Люська, закончив с животом, уже облизывала грудь Сергея.
— Надо же, как она тебя любит, — сказал я.
— Как черный хлеб, — кивнул головой Егор.
— Но когда она крысу сожрала!.. — сказала моя жена и содрогнулась.
Да, картина была впечатляющая. Утром Люська поймала крысу и принесла к нашему столу похвастаться. Мы столпились вокруг, Егор попытался схватить крысу за хвост, но я не позволил. Люська осмотрела нас, дернула тонким, как веревка, хвостом и с хрустом откусила крысе голову. Жену затошнило, она ушла в дом. Егор сел на корточки и стал наблюдать, как Люська разделывалась с добычей. Он-то и рассказал о хвостике, подаренном Тоньке.
— Теперь Тонька как увидит Люську, хватает зубами миску и поворачивается спиной, — захихикал сын. — Боится, что снова кость отберет.
— Ее здесь, наверно, все боятся, — согласился я.
— Все не все, но в обиду себя не даст, — погладил кошку Сергей.

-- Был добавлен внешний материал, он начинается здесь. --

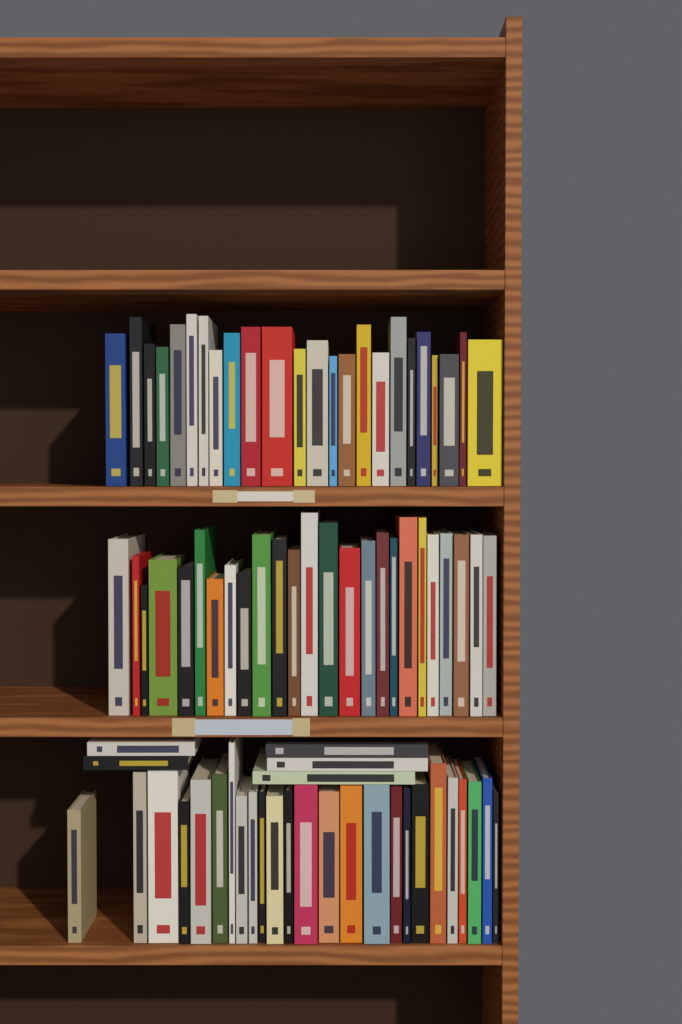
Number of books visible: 79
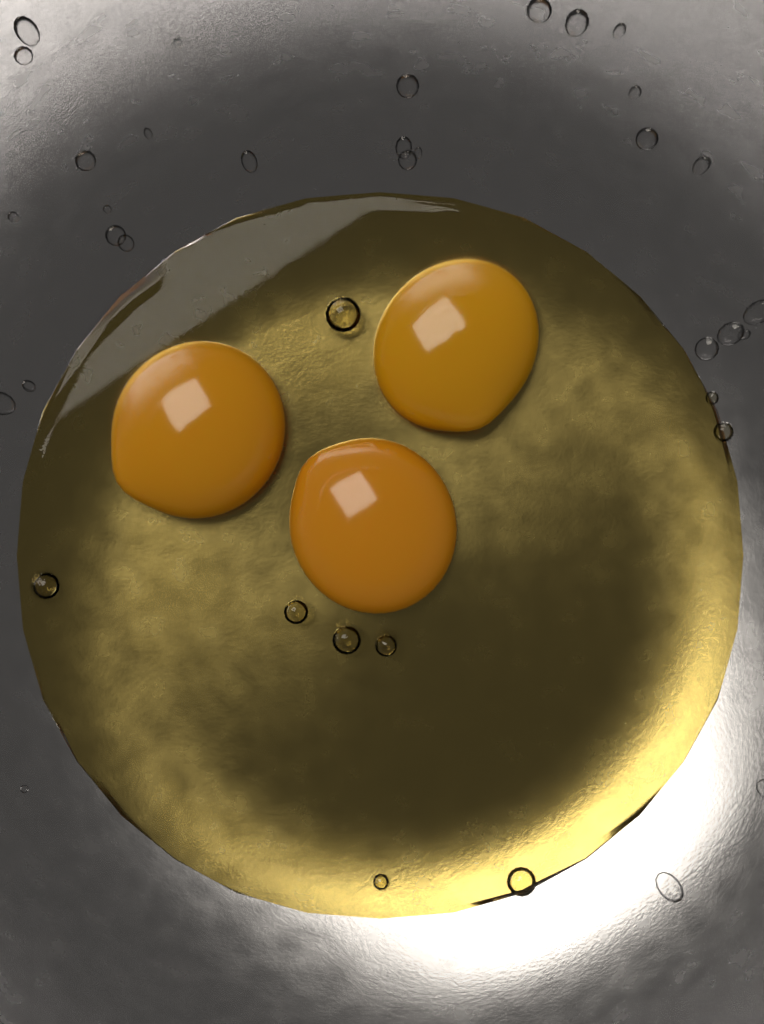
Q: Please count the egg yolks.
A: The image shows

Мы пили мускатное вино, которое Сергей брал на заводе «Магарач», и говорили о здешней жизни. Море, пальмы, роскошная Медведь-гора, нависающая над поселком, оздоровительный комплекс «Крым», когда-то знаменитая здравница министерства обороны СССР, — и тоскливая жизнь отщепенцев, в одночасье потерявших и родину, и достаток.
— Ельцин с Марчуком и Шушкевичем поделили страну, как Гитлер со Сталиным, а страдать нам, — вздохнул Сергей. — Нас здесь скоро оккупантами назовут.
— Документацию на украинский перевели! — поддакнула Надя. — Как я буду отчеты на этой тарабарщине составлять?
— У вас в поликлинике кто-нибудь знает украинский? — спросил я.
— Есть одна уборщица, так она только ругается по-украински: «Шоб вам очи повылазилы!» Ругаться я тоже могу.
— У нас в гараже Микитенко за украинский, а писать не умеет, — хмыкнул Сергей. — Швондер к нему все примеривается, чтоб за задницу тяпнуть.